What is being asked: The listing below has to be output exactly as given, less its pictures.

Data segment:
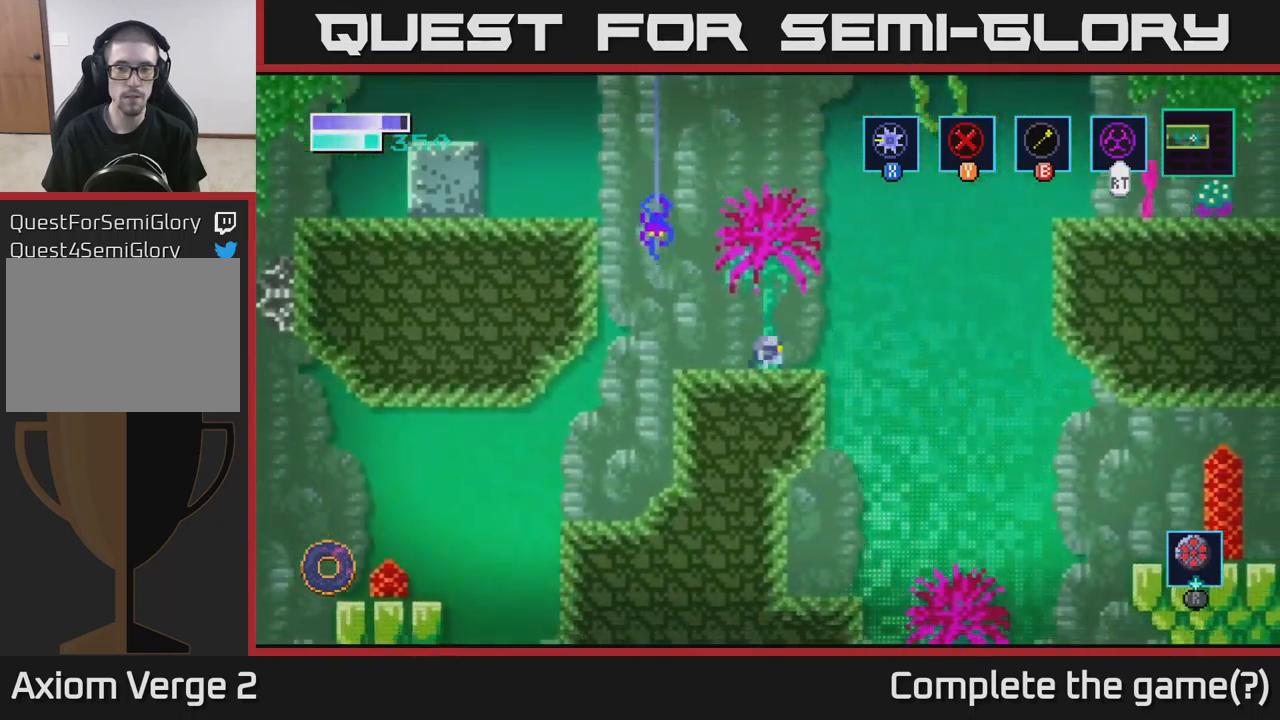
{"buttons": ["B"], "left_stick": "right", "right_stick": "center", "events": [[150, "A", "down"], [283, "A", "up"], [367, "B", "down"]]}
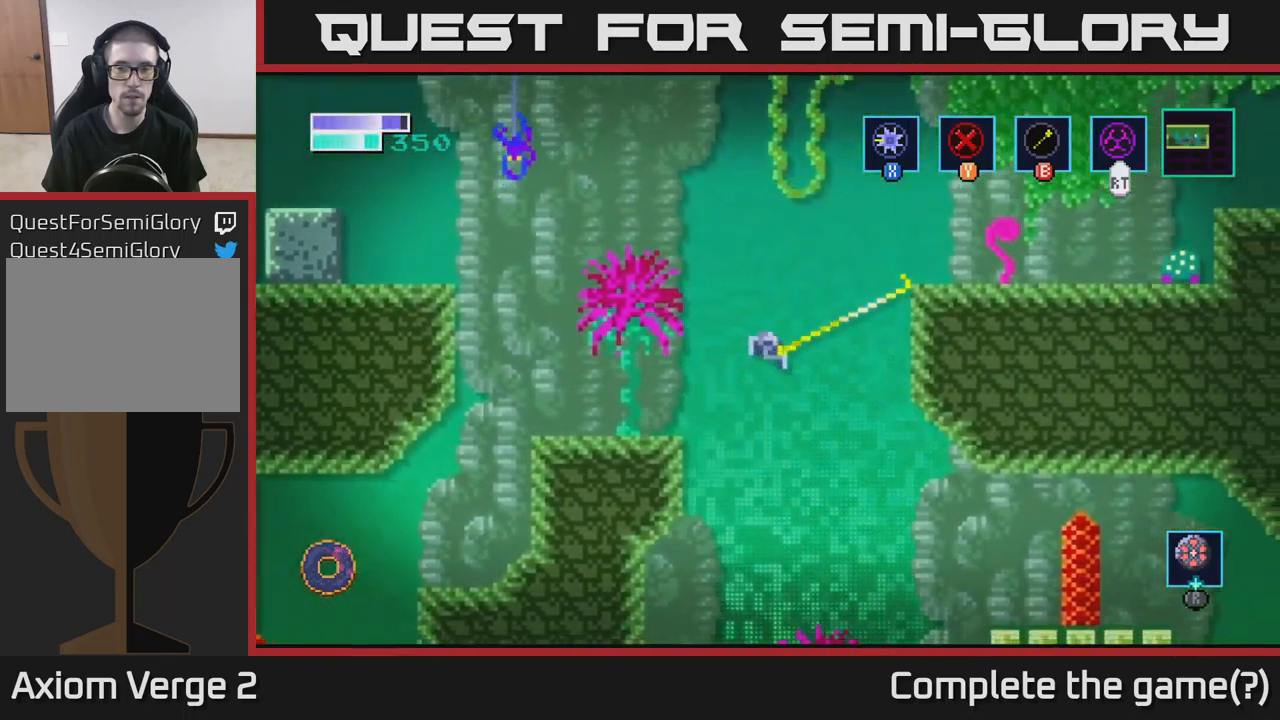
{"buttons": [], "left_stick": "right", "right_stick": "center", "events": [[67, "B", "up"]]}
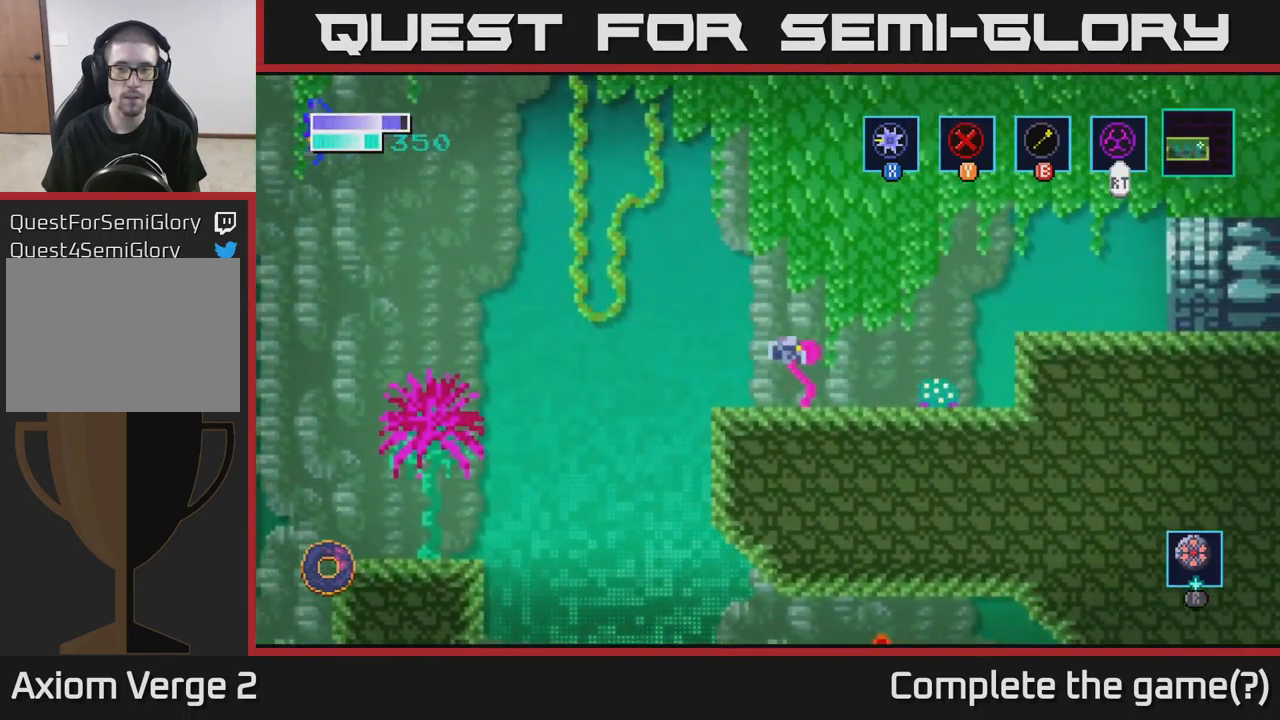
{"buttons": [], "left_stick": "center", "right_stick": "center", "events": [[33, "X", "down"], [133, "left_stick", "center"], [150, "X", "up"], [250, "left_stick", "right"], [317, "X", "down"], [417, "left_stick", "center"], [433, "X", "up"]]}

Result below:
{"buttons": ["B"], "left_stick": "right", "right_stick": "center", "events": [[150, "A", "down"], [283, "A", "up"], [367, "B", "down"]]}
{"buttons": [], "left_stick": "right", "right_stick": "center", "events": [[67, "B", "up"]]}
{"buttons": [], "left_stick": "center", "right_stick": "center", "events": [[33, "X", "down"], [133, "left_stick", "center"], [150, "X", "up"], [250, "left_stick", "right"], [317, "X", "down"], [417, "left_stick", "center"], [433, "X", "up"]]}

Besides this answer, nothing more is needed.